YOUR OBJECTIVE =>
Copy out the lines below with "distortion parameters" changed to "distortion coefficients" and nothing else altered, leaving out the pictures.
SUPPLIED INFORMATION Start Marker
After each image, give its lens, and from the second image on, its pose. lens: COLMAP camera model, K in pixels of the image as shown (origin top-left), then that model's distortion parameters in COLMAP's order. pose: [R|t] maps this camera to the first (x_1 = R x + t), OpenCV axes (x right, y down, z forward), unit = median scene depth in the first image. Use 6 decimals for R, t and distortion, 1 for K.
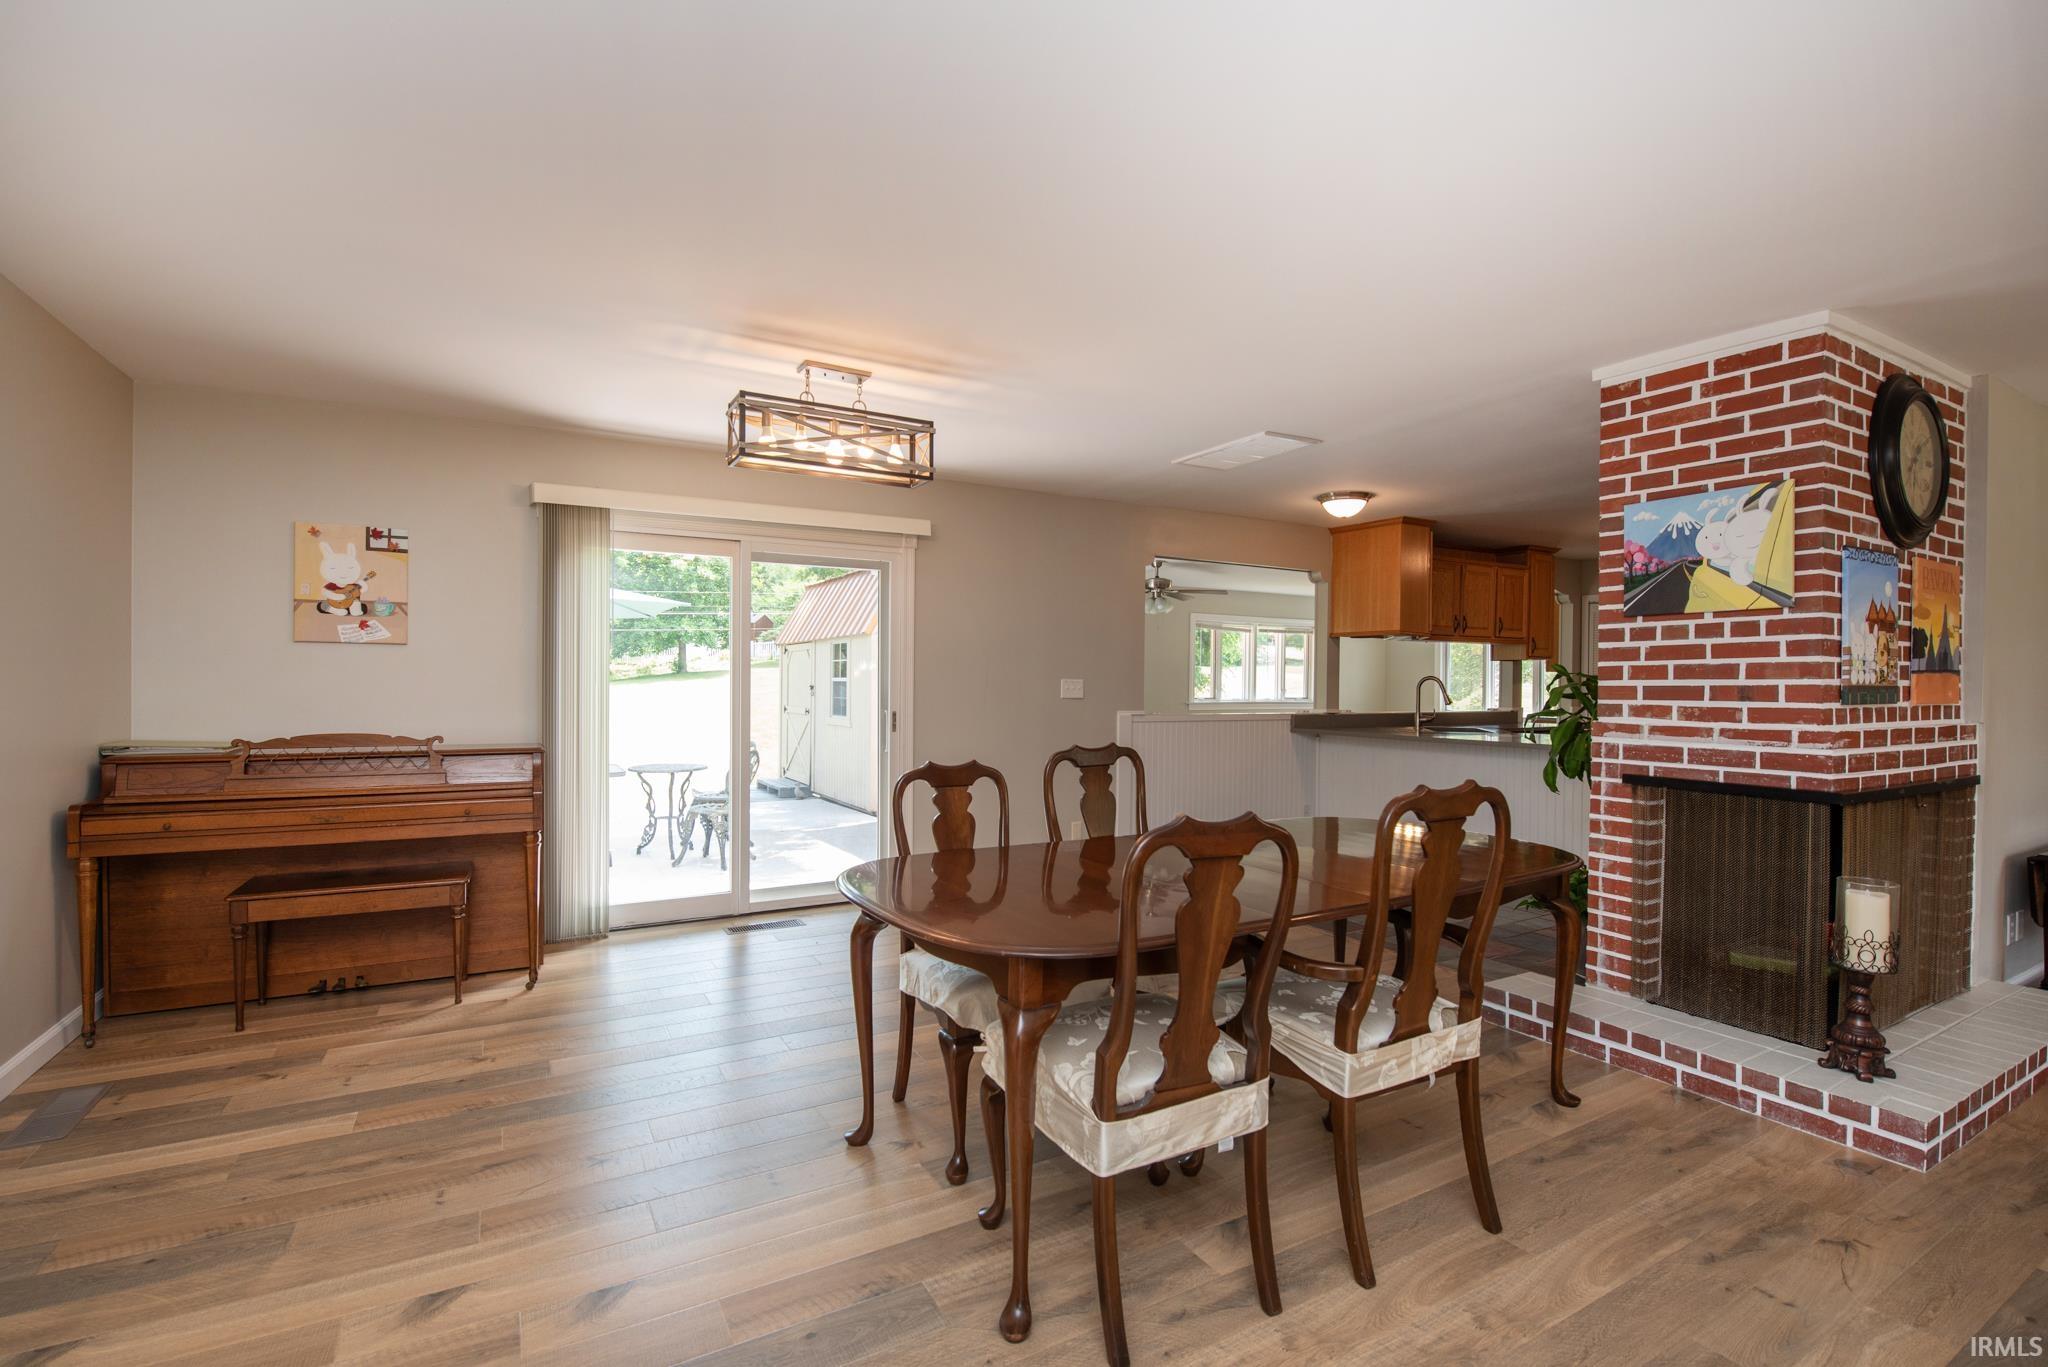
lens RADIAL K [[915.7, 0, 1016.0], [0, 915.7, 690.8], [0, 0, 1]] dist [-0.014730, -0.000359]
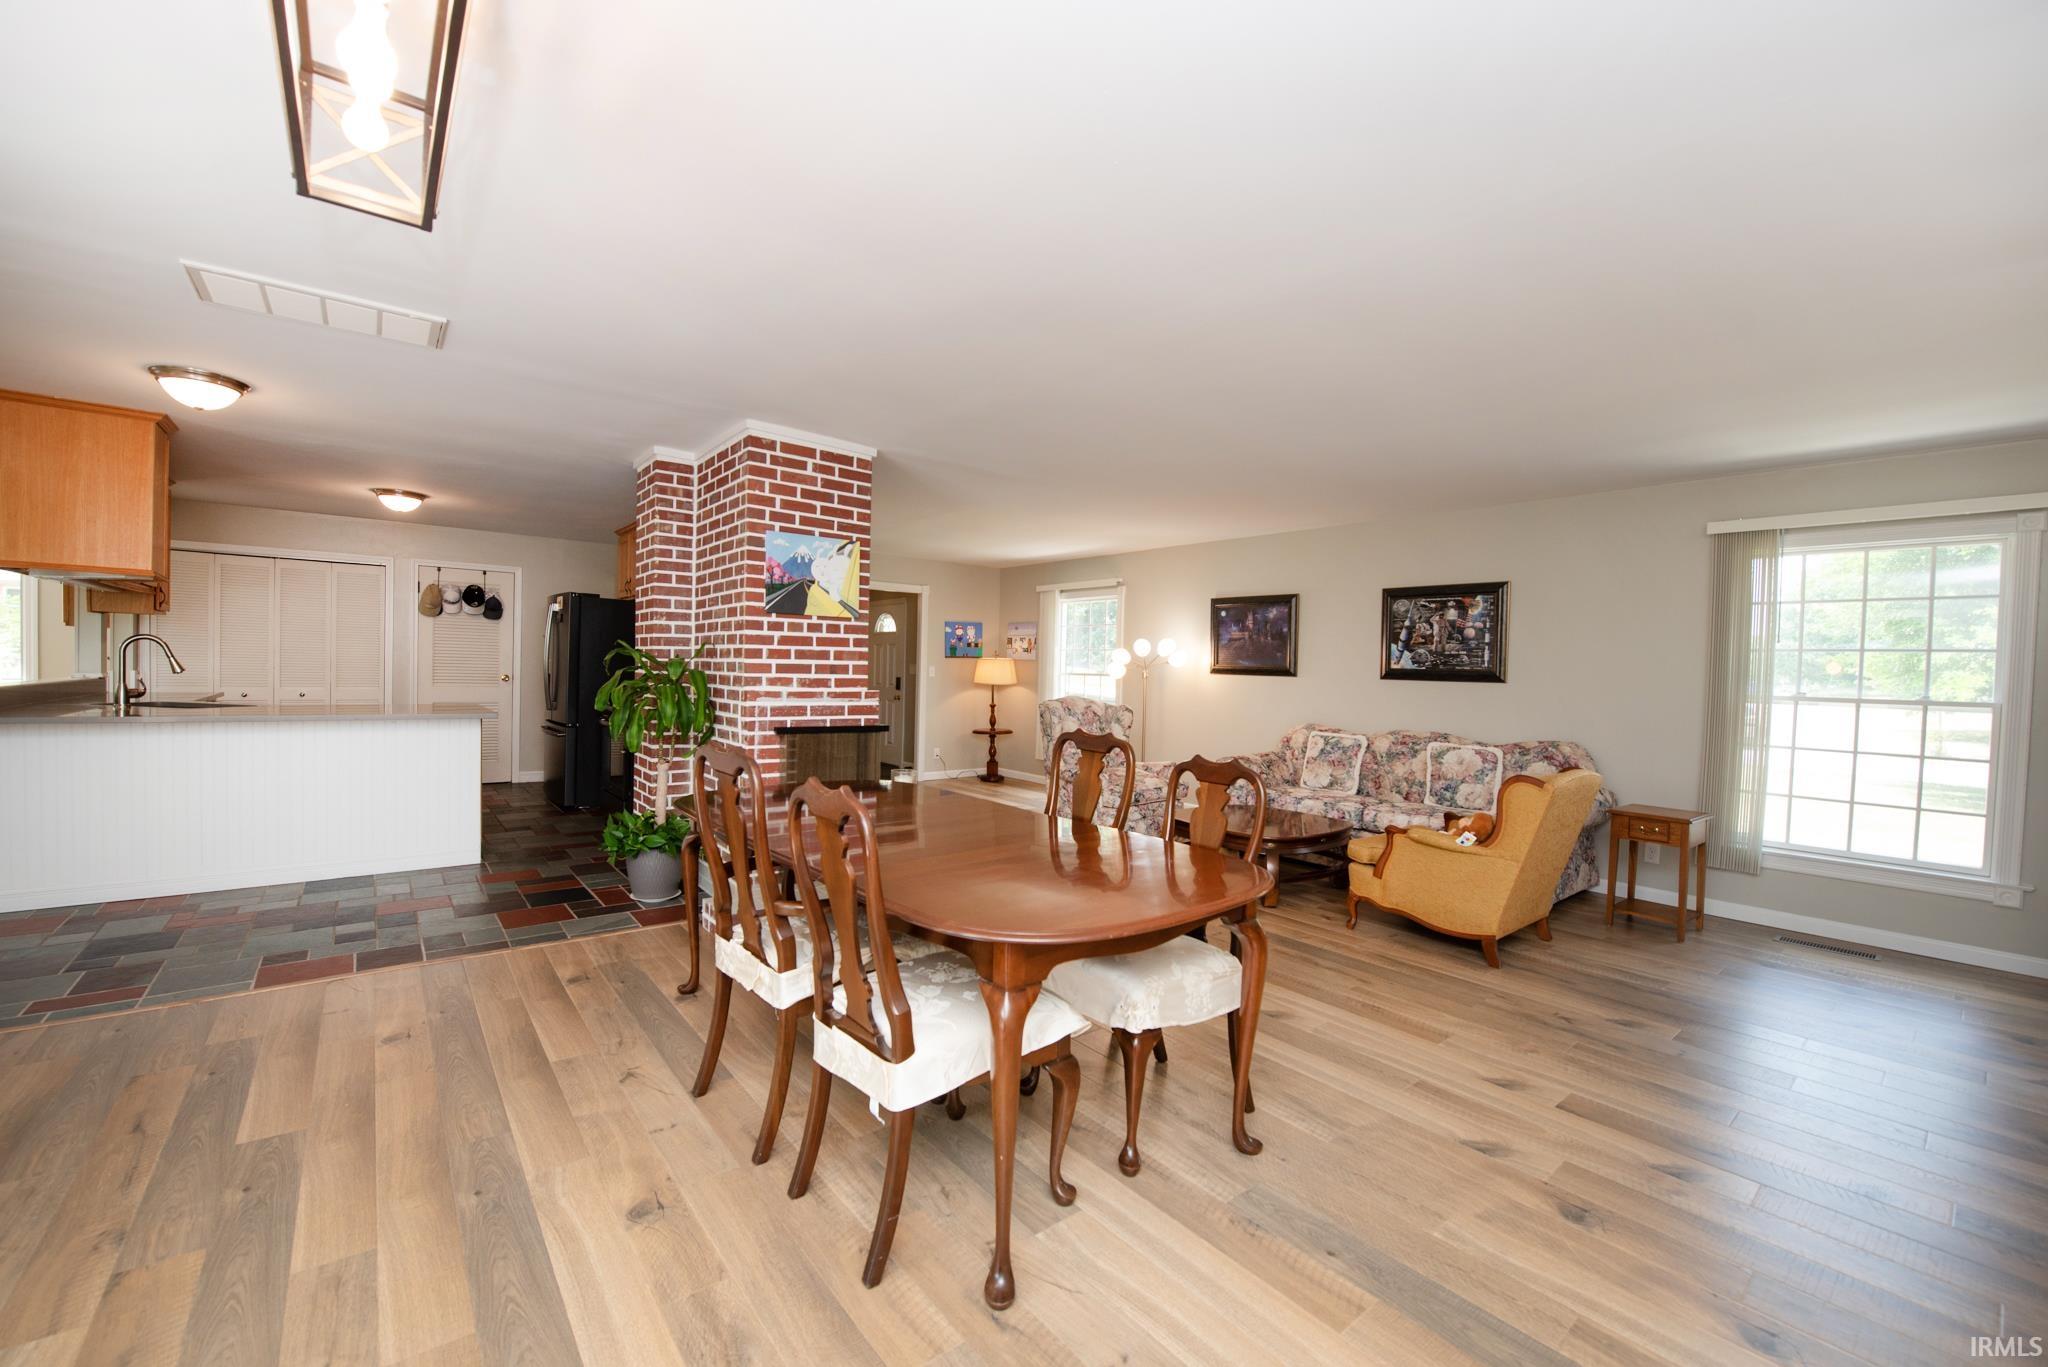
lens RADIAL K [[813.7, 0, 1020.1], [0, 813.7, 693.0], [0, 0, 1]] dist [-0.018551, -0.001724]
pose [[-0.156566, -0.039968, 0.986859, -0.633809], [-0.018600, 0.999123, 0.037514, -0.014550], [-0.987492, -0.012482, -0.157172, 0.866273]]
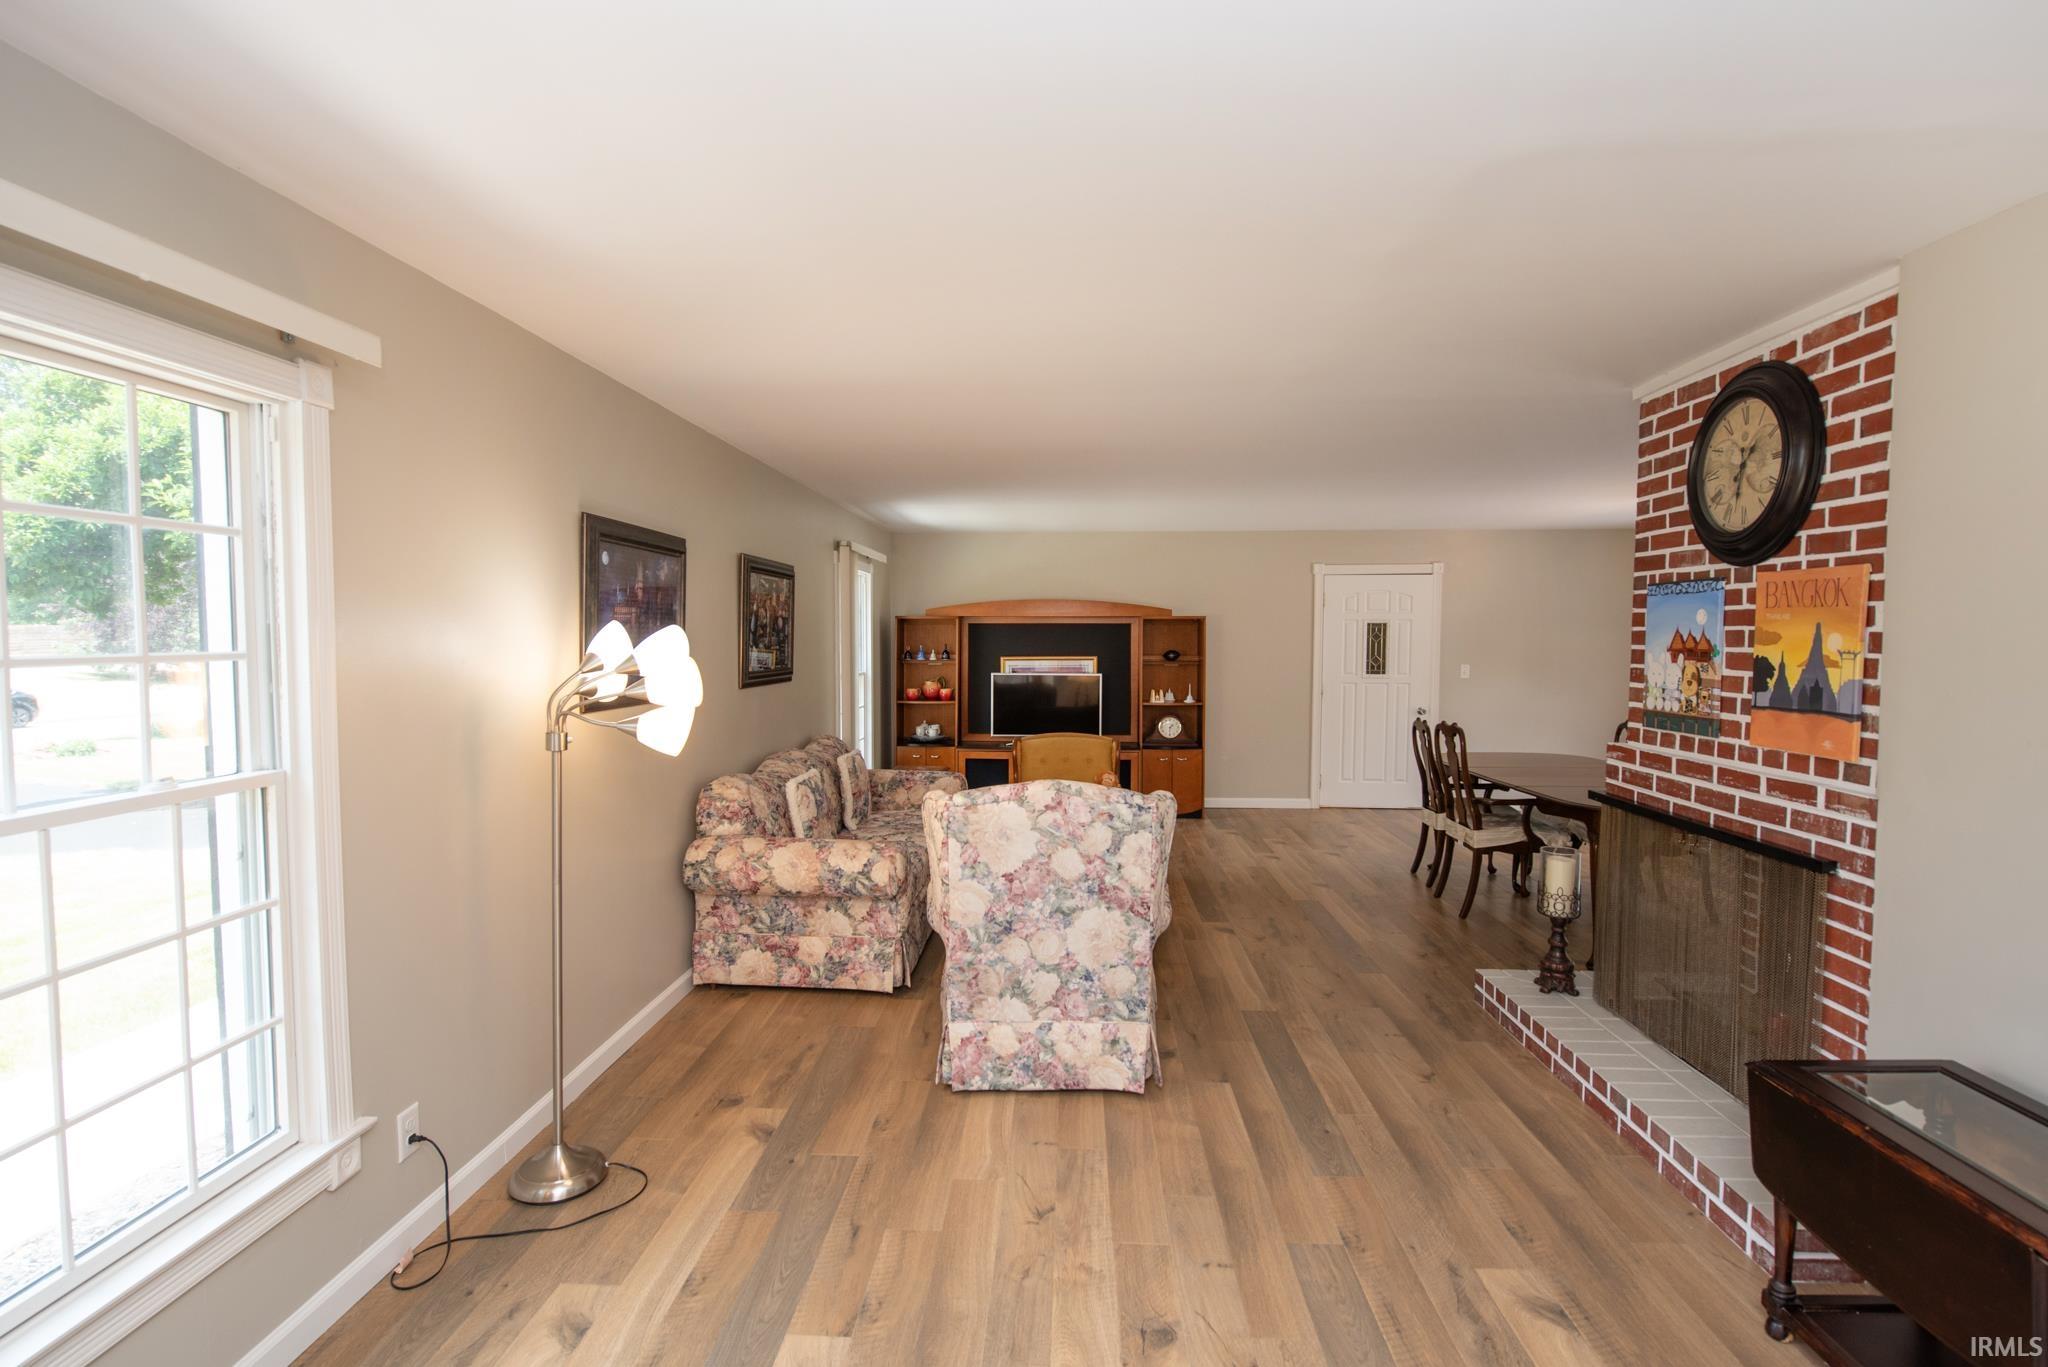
SUPPLIED INFORMATION End Marker
FINISHED EXERCISE =>
After each image, give its lens, and from the second image on, its pose. lens: COLMAP camera model, K in pixels of the image as shown (origin top-left), then that model's distortion coefficients in COLMAP's order. pose: [R|t] maps this camera to the first (x_1 = R x + t), OpenCV axes (x right, y down, z forward), unit = median scene depth in the first image. Use 6 decimals for R, t and distortion, 1 for K.
lens RADIAL K [[915.7, 0, 1016.0], [0, 915.7, 690.8], [0, 0, 1]] dist [-0.014730, -0.000359]
lens RADIAL K [[813.7, 0, 1020.1], [0, 813.7, 693.0], [0, 0, 1]] dist [-0.018551, -0.001724]
pose [[-0.156566, -0.039968, 0.986859, -0.633809], [-0.018600, 0.999123, 0.037514, -0.014550], [-0.987492, -0.012482, -0.157172, 0.866273]]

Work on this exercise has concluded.